By przejść deptakiem na Gubałówce trzeba poruszać się ślimaczym tempem, nie lubię tego jarmarku cudów, staram się ten odcinek jak najszybciej pokonać.
Przystaję tylko by podziwiać jak ludzie bawią się w parkach linowych, przyjemnie się patrzy na tych, którzy świetnie sobie radzą. Z moich obserwacji wynika, że przyglądających się jest zdecydowanie więcej niż tych uwiązanych do liny.
Ten śnieg pod Giewontem coś mi przypomina.
Dotarłam do górnej stacji kolejki linowej na Butorowym Wierchu, która administracyjnie znajduje się w granicach miasta Zakopanego, by zjechać nią do dolnej stacji usytuowanej w Kościelisku.
Chwila stresu przy wsiadaniu i już można rozkoszować się widokiem panoramy Tatr, fotki na aby-aby, przejrzystość powietrza marna, gdyż wszystko kwitnie i pyli oraz mnóstwo owadów i dymów w powietrzu.
Krzesełka poruszają się płynnie, czasami zatrzymują się, co oznacza, że ktoś miał problem ze wstaniem z nich, nikomu to oczywiście nie przeszkadza, gdyż pogoda piękna, słońce, delikatny wiaterek i ach te widoki. Podczas postoju chcę zrobić fotki, ale wtedy w paradę wchodzą mi sąsiednie krzesełka.

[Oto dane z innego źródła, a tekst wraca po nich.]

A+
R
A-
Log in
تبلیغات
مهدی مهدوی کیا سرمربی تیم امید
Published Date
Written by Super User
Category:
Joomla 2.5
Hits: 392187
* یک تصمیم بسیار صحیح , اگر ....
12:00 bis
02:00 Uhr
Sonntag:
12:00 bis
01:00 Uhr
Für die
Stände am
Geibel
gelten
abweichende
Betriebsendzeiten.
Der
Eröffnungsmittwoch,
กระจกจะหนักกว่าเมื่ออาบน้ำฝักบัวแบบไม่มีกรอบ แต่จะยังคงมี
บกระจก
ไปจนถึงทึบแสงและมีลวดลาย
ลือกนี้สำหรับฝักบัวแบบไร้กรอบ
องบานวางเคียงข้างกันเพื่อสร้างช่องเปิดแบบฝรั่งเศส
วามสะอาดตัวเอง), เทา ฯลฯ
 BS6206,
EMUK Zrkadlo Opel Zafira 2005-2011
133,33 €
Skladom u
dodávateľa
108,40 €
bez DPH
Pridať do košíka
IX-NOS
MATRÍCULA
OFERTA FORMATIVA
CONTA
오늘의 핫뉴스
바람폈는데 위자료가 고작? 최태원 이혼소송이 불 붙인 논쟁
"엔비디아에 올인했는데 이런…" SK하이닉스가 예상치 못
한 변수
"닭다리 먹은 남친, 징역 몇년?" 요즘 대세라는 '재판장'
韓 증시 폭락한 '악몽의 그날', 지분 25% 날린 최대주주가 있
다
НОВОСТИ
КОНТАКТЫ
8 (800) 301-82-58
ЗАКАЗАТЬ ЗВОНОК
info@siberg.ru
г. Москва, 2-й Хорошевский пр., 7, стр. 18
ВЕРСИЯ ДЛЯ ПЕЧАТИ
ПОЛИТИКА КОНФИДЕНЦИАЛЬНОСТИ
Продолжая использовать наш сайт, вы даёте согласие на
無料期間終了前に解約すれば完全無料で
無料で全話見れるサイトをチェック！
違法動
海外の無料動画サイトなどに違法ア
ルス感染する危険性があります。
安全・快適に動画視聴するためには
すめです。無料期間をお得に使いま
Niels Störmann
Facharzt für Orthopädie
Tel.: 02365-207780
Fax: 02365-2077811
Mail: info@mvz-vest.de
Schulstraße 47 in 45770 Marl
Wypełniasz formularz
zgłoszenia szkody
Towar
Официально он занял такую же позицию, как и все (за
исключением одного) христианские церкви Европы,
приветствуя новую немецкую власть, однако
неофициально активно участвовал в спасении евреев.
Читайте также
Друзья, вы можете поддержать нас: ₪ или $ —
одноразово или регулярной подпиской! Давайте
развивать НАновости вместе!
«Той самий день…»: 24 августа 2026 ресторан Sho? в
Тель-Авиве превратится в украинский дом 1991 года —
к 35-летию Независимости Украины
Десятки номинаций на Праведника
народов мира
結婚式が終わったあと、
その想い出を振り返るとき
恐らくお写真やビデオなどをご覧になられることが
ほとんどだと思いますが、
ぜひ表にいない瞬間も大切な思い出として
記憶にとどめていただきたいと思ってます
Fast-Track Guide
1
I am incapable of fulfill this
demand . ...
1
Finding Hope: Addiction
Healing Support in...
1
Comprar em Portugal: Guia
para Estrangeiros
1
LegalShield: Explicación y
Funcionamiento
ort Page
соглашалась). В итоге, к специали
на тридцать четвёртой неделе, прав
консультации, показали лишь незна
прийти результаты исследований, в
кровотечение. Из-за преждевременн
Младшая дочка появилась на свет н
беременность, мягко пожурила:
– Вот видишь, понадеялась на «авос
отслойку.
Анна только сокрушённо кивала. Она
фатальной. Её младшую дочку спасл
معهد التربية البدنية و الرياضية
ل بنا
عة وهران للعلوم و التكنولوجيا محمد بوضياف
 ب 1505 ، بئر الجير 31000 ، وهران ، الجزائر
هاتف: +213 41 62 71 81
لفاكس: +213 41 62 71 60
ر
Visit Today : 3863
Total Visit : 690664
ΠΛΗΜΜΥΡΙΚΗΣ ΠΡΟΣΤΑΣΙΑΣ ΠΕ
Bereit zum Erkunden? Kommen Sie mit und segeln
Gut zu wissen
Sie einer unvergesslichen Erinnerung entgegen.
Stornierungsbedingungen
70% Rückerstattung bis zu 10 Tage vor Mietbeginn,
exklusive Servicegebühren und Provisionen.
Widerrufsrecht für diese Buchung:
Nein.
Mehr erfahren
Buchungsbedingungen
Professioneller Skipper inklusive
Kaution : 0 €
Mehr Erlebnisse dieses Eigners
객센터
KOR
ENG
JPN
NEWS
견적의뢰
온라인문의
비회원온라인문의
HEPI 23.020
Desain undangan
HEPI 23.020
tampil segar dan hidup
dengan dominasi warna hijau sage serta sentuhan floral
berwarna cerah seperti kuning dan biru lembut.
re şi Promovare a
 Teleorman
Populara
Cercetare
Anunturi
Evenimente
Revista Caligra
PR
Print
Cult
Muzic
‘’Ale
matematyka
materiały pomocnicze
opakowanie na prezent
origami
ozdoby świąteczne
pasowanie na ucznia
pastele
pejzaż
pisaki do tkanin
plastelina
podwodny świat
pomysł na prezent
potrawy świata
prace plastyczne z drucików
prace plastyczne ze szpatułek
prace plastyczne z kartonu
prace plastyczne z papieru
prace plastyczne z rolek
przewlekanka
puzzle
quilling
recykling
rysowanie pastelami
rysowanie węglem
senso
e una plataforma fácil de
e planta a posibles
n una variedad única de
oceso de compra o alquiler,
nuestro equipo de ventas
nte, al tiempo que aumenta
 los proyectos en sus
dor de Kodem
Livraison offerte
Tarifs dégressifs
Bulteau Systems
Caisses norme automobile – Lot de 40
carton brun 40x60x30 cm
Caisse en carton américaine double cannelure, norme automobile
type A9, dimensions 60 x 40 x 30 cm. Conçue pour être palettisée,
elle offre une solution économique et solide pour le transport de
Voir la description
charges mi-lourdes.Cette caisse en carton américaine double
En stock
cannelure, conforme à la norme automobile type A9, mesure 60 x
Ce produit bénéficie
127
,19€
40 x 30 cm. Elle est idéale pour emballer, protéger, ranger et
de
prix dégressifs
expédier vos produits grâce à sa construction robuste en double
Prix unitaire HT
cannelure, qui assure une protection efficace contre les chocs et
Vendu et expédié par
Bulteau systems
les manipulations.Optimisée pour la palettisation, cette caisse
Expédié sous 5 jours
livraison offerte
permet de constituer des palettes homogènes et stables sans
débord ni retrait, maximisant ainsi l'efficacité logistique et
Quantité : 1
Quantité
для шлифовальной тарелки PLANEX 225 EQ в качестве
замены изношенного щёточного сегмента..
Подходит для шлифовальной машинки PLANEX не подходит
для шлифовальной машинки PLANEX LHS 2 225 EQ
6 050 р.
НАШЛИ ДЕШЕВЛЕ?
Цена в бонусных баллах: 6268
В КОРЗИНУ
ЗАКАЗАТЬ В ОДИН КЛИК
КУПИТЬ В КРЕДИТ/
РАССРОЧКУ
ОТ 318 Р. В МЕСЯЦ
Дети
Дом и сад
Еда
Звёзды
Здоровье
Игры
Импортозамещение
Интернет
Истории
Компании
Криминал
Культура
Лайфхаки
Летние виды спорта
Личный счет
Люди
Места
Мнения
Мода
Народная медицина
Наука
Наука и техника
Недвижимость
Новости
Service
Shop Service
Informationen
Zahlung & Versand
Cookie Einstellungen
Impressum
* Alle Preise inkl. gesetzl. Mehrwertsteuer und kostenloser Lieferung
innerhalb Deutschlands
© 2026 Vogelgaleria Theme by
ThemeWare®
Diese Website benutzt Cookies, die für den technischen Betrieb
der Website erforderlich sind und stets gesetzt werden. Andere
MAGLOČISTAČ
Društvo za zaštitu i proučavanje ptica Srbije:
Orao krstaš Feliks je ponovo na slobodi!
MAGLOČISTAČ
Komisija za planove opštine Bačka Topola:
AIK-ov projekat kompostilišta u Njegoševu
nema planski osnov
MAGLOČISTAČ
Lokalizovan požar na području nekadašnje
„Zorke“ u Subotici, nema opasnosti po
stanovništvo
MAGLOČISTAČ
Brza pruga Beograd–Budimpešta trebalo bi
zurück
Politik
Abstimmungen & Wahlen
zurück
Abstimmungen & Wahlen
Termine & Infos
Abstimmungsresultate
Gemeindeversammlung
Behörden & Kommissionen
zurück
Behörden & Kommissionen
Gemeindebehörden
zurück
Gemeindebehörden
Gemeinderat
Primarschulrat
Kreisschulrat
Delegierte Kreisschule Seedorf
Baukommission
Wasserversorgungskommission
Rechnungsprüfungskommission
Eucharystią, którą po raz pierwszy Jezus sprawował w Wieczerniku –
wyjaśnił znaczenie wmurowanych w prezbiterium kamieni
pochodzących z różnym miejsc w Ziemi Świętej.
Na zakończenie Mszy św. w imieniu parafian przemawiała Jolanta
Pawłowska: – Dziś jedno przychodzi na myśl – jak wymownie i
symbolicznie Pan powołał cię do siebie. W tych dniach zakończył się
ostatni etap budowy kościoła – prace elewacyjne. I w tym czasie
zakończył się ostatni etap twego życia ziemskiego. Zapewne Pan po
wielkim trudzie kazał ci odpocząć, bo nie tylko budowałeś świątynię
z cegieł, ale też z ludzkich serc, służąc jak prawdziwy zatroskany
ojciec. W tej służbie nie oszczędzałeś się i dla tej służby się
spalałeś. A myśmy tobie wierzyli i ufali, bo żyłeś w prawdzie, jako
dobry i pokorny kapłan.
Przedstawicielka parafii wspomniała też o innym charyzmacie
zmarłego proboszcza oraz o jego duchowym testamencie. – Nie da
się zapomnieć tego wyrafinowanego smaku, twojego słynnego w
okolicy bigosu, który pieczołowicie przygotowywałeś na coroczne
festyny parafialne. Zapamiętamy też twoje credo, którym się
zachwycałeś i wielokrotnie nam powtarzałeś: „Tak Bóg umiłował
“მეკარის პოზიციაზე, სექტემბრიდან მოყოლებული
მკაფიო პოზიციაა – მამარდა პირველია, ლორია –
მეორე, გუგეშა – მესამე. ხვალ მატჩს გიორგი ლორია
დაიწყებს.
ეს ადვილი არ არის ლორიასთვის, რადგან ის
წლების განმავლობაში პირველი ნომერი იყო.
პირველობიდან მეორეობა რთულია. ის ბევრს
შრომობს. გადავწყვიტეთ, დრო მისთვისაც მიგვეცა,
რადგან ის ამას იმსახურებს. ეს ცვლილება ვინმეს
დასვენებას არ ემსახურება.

Zbliża się moment zejścia na ziemię, ostatnie pstryknięcie, chowam aparat. Wsiadanie to jednak betka w porównaniu z wysiadaniem. Na dole czeka dwóch panów by pomagać wstawać, wyciągam rękę i silna dłoń ułatwia mi opuszczenie krzesełka. Mojemu towarzyszowi podróży tak się podobała przejażdżka, że nie chciał puścić poręczy siedzenia i został siłą ściągnięty na ziemię, tym razem nie udało mu się od razu wrócić na górę.